Discrete diffusion-based multimodal large language models (dMLLMs) have emerged as a promising alternative to autoregressive MLLMs thanks to their advantages in parallel decoding and bidirectional context modeling, but most existing dMLLMs incur significant computational overhead during inference due to the full-sequence attention computation in each denoising step. Pioneer studies attempt to resolve this issue from a modality-agnostic perspective via key-value cache optimization or efficient sampling but most of them overlook modality-specific visual token redundancy. In this work, we conduct a comprehensive study on how visual token redundancy evolves with different dMLLM architectures and tasks and how visual token pruning affects dMLLM responses and efficiency. Specifically, our study reveals that visual redundancy emerges only in from-scratch dMLLMs while handling long-answer tasks.
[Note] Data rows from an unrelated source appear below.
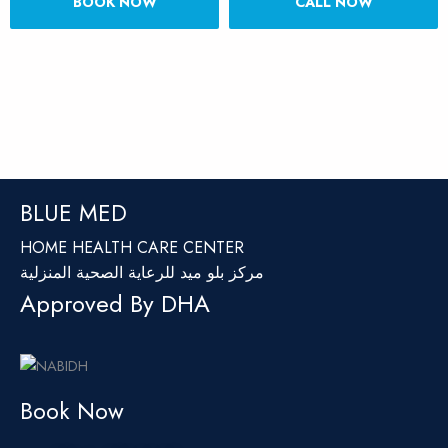
BOOK NOW
CALL NOW
BLUE MED
HOME HEALTH CARE CENTER
مركز بلو ميد للرعاية الصحية المنزلية
Approved By DHA
Book Now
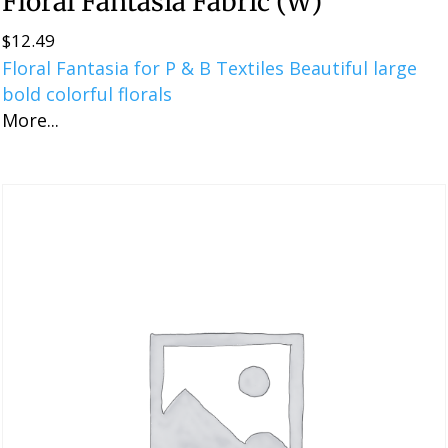
Floral Fantasia Fabric (W)
$
12.49
Floral Fantasia for P & B Textiles Beautiful large
bold colorful florals
More...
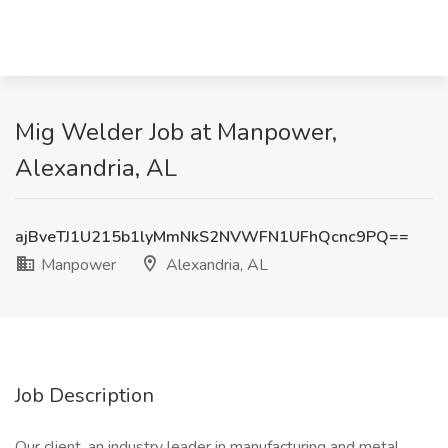
Mig Welder Job at Manpower,
Alexandria, AL
ajBveTJ1U215b1lyMmNkS2NVWFN1UFhQcnc9PQ==
Manpower
Alexandria, AL
Job Description
Our client, an industry leader in manufacturing and metal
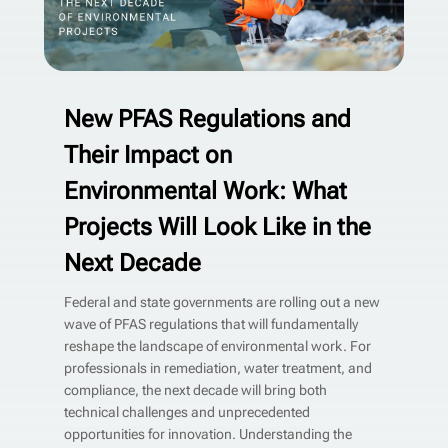
New PFAS Regulations and
Their Impact on
Environmental Work: What
Projects Will Look Like in the
Next Decade
Federal and state governments are rolling out a new
wave of PFAS regulations that will fundamentally
reshape the landscape of environmental work. For
professionals in remediation, water treatment, and
compliance, the next decade will bring both
technical challenges and unprecedented
opportunities for innovation. Understanding the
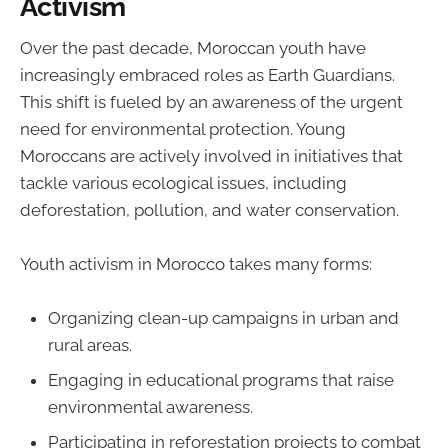
Activism
Over the past decade, Moroccan youth have
increasingly embraced roles as Earth Guardians.
This shift is fueled by an awareness of the urgent
need for environmental protection. Young
Moroccans are actively involved in initiatives that
tackle various ecological issues, including
deforestation, pollution, and water conservation.
Youth activism in Morocco takes many forms:
Organizing clean-up campaigns in urban and
rural areas.
Engaging in educational programs that raise
environmental awareness.
Participating in reforestation projects to combat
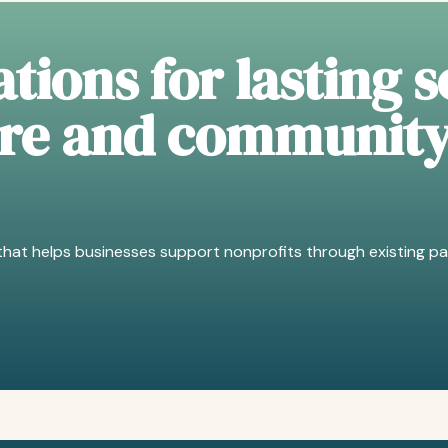
tions for lasting s
ure and communit
hat helps businesses support nonprofits through existing pa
In addition, we validate that visual token pruning introduces non-negligible information loss in dMLLMs and only from-scratch dMLLMs can recover the lost information progressively during late denoising steps. Furthermore, our study shows that layer-skipping is promising for accelerating AR-to-diffusion dMLLMs, whereas progressive or late-step pruning is more effective for from-scratch dMLLMs. Overall, this work offers a new perspective on efficiency optimization for dMLLMs, greatly advancing their applicability across various multimodal understanding tasks.

Paper Structure

This paper contains 46 sections, 8 equations, 2 figures, 4 tables.

Figures (2)

  • Figure 1: Left: Visual token pruning affects dMLLMs much more than autoregressive MLLMs under different retention ratios. The nine curves show the model accuracy while applying three prevalent pruning methods (i.e., FastV chen2024fastv, SparseVLM zhang2024sparsevlm, and DivPrune alvar2025divprune) to one representative autoregressive MLLM (i.e., LLaVA-NeXT liu2024llavanext with the three solid-line curves on the top) and two representative dMLLMs (i.e., the AR-to-diffusion dMLLM LaViDa-Dream li2025lavida and the from-scratch dMLLM LLaDA-V you2025lladav with the six dotted-line curves at the bottom). Right: Performance evolution while starting pruning at different denoising steps (until the last denoising step). From-scratch LLaDA-V can recover pruning-induced information loss and achieve much higher accuracy (than AR-to-diffusion LaViDa-Dream) consistently while starting pruning at different denoising steps (denoising steps are projected to 0-100 for visualization).
  • Figure 2: Visualization of the fraction of attention from answer tokens to each token type across layers, and of logit dynamics across denoising steps. (a, d) show the heatmaps and attention ratio variations of LaViDa-Dream li2025lavida (representing AR-to-diffusion dMLLMs) across both short- and long-answer tasks. (b, e) correspond to LLaDA-V you2025lladav (representing from-scratch dMLLMs) on paragraph-level long-answer tasks (Video Detail Description lmmslab2024videodetailcaption). (c, f) present LLaDA-V on sentence-level long-answer tasks (InfoVQA mathew2022infographicvqa and DocVQA mathew2021docvqa). (g) shows the attention ratio trends of LLaDA-V on short-answer tasks, and (h) depicts those of MLLMs on both short- and long-answer tasks. We observe three key patterns: (1) Compared with MLLMs, both dMLLM variants exhibit stronger reliance on visual tokens, leading to a more pronounced performance drop when visual tokens are pruned. (2) The self-attention intensity among answer tokens progressively increases from MLLMs to LaViDa-Dream and LLaDA-V, endowing dMLLMs, especially LLaDA-V, with a stronger capacity to recover lost information through bidirectional contextual refinement. (3) Steps 7–8 in (c) and (f) reveal a consistent pattern where a rise in logits follows a preceding surge in answer-token self-attention, suggesting that stronger self-attention facilitates information restoration during denoising.